Here's the same deployment expressed as a component:

include:
  - component: $CI_SERVER_FQDN/$CI_PROJECT_PATH/kubernetes-deploy@$CI_COMMIT_SHA
    inputs:
      domain: services/service_a
      env: prod
      profile: prod
      cloud_role_arn: $CLOUD_ROLE_ARN_PROD
      vpn_env: prod

And the component itself:

# templates/kubernetes-deploy.yml
spec:
  inputs:
    domain:
      type: string
    env:
      type: string
    profile:
      type: string
      default: ''
    cloud_role_arn:
      type: string
    vpn_env:
      type: string
---
deploy $[[ inputs.env ]] $[[ inputs.domain ]]:
  tags: !reference [.runner, tags]
  image: $CI_REGISTRY_IMAGE/ci-deploy
  stage: deploy_$[[ inputs.env ]]
  id_tokens:
    GITLAB_OIDC_TOKEN:
      aud: https://gitlab.com
  before_script:
    - !reference [.assume_cloud_role, before_script]
    - !reference [.enable_vpn, before_script]
    - if [[ $ENV == "default" ]]; then echo "Env not set"; exit 1; fi;
    - make -C infrastructure/k8s update_kubeconfig/$ENV
  script:
    - REPO_ROOT=$(pwd)
    - cd $DOMAIN
    - ${REPO_ROOT}/ci/shared/apply.sh
    - cd $REPO_ROOT
  variables:
    ENV: $[[ inputs.env ]]
    DOMAIN: $[[ inputs.domain ]]
    PROFILE: $[[ inputs.profile ]]
    CLOUD_ROLE_ARN: $[[ inputs.cloud_role_arn ]]
    GIT_STRATEGY: clone
    USE_VPN: "1"
    VPN_ENV: $[[ inputs.vpn_env ]]

The consumer sees five named inputs. The component author controls what's exposed. Nobody is silently overriding before_script three layers deep in a file you didn't know existed.
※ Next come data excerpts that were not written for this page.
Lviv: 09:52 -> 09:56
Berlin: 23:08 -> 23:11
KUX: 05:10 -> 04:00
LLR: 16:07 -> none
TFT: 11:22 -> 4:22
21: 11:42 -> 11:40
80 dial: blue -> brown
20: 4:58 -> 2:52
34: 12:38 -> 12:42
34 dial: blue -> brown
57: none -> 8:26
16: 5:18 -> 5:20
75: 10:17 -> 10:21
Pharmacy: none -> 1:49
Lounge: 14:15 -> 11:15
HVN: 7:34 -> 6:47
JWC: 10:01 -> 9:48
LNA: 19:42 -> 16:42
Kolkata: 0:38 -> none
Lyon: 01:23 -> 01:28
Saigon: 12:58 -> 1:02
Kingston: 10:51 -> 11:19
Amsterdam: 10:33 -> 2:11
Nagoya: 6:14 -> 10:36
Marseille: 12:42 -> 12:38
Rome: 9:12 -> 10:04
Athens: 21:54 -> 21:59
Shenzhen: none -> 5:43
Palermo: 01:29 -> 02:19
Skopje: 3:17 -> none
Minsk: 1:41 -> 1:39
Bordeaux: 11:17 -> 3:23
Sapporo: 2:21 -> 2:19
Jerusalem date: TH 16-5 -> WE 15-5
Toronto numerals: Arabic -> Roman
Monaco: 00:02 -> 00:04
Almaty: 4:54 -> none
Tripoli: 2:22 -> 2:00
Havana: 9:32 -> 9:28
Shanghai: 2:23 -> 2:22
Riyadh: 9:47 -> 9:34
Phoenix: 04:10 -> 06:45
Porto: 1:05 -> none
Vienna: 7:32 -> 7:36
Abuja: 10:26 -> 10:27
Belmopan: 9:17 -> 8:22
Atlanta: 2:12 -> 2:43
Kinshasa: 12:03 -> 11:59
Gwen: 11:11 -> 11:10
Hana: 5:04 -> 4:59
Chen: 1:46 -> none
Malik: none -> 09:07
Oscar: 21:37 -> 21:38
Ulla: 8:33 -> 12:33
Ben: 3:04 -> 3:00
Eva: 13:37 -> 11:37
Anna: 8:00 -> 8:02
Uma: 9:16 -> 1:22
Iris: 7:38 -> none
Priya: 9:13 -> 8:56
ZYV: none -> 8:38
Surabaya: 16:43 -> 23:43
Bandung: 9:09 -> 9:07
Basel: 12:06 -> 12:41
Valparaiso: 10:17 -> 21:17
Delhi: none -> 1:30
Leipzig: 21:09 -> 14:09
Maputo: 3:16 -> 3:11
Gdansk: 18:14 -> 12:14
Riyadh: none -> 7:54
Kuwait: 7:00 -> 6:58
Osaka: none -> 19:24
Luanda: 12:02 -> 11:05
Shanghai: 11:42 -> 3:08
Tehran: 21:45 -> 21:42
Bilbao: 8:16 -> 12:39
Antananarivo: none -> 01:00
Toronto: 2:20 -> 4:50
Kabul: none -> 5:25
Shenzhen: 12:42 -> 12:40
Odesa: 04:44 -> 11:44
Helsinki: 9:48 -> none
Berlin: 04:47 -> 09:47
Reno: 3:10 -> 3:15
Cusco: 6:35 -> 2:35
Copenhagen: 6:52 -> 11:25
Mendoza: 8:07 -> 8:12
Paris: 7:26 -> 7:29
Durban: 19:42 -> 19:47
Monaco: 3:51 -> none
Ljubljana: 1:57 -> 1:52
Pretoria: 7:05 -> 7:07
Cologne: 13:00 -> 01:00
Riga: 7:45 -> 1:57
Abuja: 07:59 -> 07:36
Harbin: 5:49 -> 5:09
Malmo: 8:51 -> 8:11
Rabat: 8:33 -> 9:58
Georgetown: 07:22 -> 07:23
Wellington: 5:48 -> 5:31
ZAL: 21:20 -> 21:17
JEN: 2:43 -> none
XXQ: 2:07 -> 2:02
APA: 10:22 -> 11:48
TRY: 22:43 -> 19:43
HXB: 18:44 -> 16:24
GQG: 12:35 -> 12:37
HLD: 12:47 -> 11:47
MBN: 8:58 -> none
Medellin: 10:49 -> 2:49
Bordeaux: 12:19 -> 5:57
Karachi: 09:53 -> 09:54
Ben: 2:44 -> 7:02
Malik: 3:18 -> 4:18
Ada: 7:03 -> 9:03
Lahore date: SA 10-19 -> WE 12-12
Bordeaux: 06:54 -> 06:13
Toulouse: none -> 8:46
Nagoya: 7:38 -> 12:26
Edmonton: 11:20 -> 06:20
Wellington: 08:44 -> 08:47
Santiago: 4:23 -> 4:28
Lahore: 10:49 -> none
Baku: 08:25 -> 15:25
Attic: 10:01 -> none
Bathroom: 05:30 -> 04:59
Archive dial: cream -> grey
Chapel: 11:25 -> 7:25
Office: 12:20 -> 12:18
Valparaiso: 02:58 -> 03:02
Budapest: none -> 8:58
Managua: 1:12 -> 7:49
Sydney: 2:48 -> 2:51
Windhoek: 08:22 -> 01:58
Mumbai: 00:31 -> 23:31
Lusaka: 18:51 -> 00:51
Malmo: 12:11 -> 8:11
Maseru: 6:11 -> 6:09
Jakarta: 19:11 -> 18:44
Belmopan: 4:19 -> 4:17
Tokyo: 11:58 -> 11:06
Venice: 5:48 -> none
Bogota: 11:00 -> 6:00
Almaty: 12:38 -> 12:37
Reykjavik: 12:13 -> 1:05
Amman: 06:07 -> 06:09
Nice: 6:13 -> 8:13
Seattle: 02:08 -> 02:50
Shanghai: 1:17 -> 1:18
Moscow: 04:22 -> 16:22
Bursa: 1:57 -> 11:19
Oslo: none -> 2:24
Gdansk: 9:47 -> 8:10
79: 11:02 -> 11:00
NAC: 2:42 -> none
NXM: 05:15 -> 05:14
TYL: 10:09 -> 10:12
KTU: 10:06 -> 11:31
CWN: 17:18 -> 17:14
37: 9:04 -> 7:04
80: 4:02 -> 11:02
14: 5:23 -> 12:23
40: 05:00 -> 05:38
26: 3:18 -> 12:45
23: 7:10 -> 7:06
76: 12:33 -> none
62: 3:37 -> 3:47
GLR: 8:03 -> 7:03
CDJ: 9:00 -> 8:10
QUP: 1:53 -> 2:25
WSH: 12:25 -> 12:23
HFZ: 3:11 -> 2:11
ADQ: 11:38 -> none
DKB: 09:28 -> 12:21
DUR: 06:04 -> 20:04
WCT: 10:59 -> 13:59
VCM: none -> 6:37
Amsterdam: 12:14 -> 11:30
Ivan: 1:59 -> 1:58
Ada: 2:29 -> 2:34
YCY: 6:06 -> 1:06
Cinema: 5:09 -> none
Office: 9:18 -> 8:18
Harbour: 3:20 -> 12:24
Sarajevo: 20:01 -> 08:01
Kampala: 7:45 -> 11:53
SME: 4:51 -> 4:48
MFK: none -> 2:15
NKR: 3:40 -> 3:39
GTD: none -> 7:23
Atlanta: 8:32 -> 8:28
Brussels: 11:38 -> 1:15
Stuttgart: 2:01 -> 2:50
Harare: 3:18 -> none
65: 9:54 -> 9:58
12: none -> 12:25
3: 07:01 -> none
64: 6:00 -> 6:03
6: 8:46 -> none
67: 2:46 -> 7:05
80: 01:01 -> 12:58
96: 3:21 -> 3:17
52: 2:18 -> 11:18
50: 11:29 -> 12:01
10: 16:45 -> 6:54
Components only went GA in GitLab 17.0, and they're still maturing. But they've already proven to be a much more understandable way to share pipeline configuration than the extends chains they replaced.

Conclusion

None of this is settled wisdom. GitLab keeps shipping changes and improvements — I'm particularly excited to see where Functions go.

If your monorepo has grown to the point where a failure in one service blocks another, or where understanding a single job means mentally reconstructing through a chain of extends clauses, these two changes should make a real difference.